Task data:
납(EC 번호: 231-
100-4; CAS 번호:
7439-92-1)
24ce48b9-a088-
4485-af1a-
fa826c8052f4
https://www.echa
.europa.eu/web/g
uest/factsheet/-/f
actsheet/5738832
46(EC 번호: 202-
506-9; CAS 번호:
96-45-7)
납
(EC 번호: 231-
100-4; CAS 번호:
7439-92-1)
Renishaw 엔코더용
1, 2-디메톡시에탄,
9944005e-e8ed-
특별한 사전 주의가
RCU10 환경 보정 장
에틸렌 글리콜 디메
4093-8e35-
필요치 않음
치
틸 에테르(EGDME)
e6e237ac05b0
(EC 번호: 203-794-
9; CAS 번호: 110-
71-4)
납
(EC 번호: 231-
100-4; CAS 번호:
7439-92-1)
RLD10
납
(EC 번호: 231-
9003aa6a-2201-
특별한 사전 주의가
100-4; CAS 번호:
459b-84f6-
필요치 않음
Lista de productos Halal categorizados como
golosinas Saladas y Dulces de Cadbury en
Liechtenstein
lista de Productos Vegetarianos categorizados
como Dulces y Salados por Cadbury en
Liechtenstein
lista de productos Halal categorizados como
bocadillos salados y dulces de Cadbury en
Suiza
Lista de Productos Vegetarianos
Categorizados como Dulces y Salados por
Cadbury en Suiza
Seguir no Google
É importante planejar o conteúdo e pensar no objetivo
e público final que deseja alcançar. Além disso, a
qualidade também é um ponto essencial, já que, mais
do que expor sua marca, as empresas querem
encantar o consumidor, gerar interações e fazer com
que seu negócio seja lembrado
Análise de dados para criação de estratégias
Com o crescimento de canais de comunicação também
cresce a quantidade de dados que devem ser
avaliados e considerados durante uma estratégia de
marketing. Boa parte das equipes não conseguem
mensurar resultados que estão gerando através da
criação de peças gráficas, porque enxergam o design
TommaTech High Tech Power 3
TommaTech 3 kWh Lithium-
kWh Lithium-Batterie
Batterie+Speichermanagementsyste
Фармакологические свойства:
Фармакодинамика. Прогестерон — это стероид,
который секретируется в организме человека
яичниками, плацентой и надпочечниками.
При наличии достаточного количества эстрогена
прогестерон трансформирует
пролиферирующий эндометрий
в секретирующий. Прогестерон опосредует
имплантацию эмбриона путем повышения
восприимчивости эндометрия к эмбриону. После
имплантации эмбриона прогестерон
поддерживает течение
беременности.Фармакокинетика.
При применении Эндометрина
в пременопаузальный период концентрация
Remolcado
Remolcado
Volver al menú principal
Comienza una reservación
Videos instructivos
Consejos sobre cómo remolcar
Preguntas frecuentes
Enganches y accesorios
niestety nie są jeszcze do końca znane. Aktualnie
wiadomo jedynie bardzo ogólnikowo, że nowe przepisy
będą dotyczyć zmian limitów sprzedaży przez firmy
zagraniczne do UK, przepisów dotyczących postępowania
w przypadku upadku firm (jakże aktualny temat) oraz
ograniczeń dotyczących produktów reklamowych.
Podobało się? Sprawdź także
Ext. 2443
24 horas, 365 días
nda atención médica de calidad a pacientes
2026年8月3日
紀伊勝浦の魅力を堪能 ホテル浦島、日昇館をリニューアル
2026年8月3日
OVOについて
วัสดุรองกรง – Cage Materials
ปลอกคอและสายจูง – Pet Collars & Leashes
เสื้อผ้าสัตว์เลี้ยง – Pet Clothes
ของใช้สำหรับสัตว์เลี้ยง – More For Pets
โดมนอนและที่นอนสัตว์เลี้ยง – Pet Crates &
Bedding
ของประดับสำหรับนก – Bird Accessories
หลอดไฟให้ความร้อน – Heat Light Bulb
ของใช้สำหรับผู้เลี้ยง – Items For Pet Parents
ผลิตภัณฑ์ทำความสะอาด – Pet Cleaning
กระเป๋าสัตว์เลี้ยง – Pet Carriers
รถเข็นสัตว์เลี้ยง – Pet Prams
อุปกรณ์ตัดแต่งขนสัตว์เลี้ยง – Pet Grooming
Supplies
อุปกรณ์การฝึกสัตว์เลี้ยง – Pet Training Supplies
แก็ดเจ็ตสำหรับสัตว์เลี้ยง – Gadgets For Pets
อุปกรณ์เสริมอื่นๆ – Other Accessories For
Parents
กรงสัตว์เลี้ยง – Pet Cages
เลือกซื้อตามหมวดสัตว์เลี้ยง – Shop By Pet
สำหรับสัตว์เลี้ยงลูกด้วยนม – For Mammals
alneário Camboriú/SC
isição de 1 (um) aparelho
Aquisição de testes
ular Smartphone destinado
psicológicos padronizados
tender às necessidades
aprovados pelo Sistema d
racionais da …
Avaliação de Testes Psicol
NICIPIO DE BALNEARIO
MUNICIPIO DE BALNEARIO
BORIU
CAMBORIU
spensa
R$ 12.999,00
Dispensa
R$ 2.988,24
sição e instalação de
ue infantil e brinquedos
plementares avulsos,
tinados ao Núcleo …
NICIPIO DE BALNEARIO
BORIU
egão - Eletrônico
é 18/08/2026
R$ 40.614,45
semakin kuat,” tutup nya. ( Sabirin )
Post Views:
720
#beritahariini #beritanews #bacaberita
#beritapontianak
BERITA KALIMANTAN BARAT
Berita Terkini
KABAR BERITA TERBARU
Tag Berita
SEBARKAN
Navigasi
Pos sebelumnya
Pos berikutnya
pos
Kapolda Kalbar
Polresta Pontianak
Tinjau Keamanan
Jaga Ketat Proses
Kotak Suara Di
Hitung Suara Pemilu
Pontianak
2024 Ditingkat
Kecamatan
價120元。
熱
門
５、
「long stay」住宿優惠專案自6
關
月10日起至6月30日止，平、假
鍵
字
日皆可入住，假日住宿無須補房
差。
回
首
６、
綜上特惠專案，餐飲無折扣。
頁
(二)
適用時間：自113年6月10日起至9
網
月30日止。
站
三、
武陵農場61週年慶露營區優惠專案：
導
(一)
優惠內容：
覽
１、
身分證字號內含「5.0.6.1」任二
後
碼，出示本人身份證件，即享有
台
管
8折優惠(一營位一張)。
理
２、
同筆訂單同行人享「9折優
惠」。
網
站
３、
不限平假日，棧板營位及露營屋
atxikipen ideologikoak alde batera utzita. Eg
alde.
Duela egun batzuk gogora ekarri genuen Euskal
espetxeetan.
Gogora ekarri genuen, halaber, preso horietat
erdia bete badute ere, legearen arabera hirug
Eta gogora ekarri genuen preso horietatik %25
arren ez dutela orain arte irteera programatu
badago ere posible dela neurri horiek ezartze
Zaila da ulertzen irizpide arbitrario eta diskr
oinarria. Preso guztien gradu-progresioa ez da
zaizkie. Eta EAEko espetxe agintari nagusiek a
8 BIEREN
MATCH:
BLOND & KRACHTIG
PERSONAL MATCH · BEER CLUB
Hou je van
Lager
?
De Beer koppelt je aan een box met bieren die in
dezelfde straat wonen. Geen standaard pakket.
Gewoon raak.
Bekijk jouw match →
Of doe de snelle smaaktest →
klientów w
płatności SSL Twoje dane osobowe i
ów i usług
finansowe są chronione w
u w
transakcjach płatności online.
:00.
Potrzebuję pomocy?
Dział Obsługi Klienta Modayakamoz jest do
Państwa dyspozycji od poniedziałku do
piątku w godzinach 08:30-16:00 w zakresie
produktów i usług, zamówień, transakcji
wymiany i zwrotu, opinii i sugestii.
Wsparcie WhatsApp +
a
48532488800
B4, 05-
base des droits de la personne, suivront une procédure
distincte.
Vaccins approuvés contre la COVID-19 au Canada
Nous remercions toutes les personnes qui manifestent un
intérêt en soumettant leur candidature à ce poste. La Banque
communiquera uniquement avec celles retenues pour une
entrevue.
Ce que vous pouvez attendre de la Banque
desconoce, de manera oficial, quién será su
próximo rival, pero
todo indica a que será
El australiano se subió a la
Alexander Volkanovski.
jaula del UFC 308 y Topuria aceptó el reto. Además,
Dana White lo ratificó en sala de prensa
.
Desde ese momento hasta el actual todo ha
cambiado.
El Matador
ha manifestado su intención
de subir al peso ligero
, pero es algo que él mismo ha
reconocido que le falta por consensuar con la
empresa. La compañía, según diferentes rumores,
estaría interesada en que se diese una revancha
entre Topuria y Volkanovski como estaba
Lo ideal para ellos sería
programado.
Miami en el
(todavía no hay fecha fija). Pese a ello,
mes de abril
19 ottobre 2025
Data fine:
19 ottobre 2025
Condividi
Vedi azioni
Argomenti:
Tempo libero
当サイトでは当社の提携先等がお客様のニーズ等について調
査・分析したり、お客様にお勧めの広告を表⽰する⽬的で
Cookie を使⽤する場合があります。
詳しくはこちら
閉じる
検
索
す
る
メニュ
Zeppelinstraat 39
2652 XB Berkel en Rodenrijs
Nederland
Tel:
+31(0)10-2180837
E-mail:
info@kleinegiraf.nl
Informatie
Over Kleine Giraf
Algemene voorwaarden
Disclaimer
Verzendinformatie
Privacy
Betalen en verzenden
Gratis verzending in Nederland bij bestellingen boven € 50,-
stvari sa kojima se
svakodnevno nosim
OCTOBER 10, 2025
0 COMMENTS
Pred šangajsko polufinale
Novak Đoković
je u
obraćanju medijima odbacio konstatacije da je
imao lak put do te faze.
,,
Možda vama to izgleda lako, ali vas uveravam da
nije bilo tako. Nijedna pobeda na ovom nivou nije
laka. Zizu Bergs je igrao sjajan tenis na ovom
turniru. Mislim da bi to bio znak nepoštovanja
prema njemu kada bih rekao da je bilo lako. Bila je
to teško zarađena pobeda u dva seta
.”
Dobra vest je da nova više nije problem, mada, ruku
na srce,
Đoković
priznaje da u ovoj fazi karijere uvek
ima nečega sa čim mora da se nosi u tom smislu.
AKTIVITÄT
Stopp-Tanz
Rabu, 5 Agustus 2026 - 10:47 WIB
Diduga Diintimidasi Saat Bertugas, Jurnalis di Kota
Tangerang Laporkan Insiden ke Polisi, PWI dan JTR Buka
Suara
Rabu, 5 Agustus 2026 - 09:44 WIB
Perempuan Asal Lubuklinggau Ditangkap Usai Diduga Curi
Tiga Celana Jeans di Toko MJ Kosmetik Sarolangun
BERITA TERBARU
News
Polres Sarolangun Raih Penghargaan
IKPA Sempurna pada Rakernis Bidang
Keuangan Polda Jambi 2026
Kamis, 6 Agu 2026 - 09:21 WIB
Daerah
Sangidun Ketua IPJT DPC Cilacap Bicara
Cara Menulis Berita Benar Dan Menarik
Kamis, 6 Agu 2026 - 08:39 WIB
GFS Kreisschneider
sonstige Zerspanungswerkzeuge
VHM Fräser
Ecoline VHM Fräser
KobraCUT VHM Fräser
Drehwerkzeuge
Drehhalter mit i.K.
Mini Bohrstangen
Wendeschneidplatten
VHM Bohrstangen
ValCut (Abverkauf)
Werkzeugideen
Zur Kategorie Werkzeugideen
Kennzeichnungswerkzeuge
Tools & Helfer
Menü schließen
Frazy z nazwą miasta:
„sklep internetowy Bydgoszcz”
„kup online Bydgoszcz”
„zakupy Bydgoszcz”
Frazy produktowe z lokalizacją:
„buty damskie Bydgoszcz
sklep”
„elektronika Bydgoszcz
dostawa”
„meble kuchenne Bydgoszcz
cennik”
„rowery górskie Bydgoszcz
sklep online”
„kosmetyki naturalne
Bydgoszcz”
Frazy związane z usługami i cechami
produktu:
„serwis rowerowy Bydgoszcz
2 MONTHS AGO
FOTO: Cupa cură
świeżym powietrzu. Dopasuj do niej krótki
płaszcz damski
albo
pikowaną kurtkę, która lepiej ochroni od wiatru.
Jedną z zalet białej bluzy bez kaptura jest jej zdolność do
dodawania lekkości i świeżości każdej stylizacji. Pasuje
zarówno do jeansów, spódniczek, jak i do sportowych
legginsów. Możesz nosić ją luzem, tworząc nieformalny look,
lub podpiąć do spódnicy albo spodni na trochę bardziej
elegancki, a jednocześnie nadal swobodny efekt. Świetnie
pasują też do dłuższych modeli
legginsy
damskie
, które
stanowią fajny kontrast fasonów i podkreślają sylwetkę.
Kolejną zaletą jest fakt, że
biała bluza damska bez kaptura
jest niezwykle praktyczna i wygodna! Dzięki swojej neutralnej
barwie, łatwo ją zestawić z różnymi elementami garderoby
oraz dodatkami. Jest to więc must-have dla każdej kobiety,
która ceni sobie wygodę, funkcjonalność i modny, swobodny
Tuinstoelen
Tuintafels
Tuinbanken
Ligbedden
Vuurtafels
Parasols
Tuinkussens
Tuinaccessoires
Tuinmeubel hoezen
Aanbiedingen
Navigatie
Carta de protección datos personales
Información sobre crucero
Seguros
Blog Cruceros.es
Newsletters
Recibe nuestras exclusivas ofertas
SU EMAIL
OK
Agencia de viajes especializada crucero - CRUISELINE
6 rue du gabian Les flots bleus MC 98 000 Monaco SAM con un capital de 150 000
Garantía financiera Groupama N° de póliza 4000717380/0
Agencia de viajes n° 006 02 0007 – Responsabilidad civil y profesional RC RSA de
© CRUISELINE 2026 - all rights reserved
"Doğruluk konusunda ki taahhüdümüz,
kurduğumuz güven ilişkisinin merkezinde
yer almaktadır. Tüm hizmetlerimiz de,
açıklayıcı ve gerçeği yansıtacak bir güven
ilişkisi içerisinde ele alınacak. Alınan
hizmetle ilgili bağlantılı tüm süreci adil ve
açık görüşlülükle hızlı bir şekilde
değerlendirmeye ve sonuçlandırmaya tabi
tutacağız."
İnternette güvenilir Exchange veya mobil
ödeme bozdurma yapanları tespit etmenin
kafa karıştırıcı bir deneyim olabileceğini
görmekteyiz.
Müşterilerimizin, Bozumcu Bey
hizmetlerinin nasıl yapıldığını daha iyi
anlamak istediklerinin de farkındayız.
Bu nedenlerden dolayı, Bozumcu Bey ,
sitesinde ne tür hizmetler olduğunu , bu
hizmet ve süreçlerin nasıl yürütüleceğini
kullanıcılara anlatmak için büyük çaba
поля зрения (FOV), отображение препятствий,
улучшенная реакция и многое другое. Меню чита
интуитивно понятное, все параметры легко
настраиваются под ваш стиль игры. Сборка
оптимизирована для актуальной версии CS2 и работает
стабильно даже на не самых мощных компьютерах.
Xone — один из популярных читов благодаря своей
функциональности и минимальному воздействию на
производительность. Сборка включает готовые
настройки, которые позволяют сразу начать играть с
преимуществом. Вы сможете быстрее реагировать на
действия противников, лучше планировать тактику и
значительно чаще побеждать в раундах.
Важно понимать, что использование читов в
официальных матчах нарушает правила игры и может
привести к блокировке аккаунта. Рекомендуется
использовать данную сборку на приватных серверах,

To do: Reproduce exactly the lines of the records above from the one with "Müşterilerimizin, Bozumcu Bey" to the one with "стабильно даже на", both included, and leave out everything else.

Result for this exercise:
Müşterilerimizin, Bozumcu Bey
hizmetlerinin nasıl yapıldığını daha iyi
anlamak istediklerinin de farkındayız.
Bu nedenlerden dolayı, Bozumcu Bey ,
sitesinde ne tür hizmetler olduğunu , bu
hizmet ve süreçlerin nasıl yürütüleceğini
kullanıcılara anlatmak için büyük çaba
поля зрения (FOV), отображение препятствий,
улучшенная реакция и многое другое. Меню чита
интуитивно понятное, все параметры легко
настраиваются под ваш стиль игры. Сборка
оптимизирована для актуальной версии CS2 и работает
стабильно даже на не самых мощных компьютерах.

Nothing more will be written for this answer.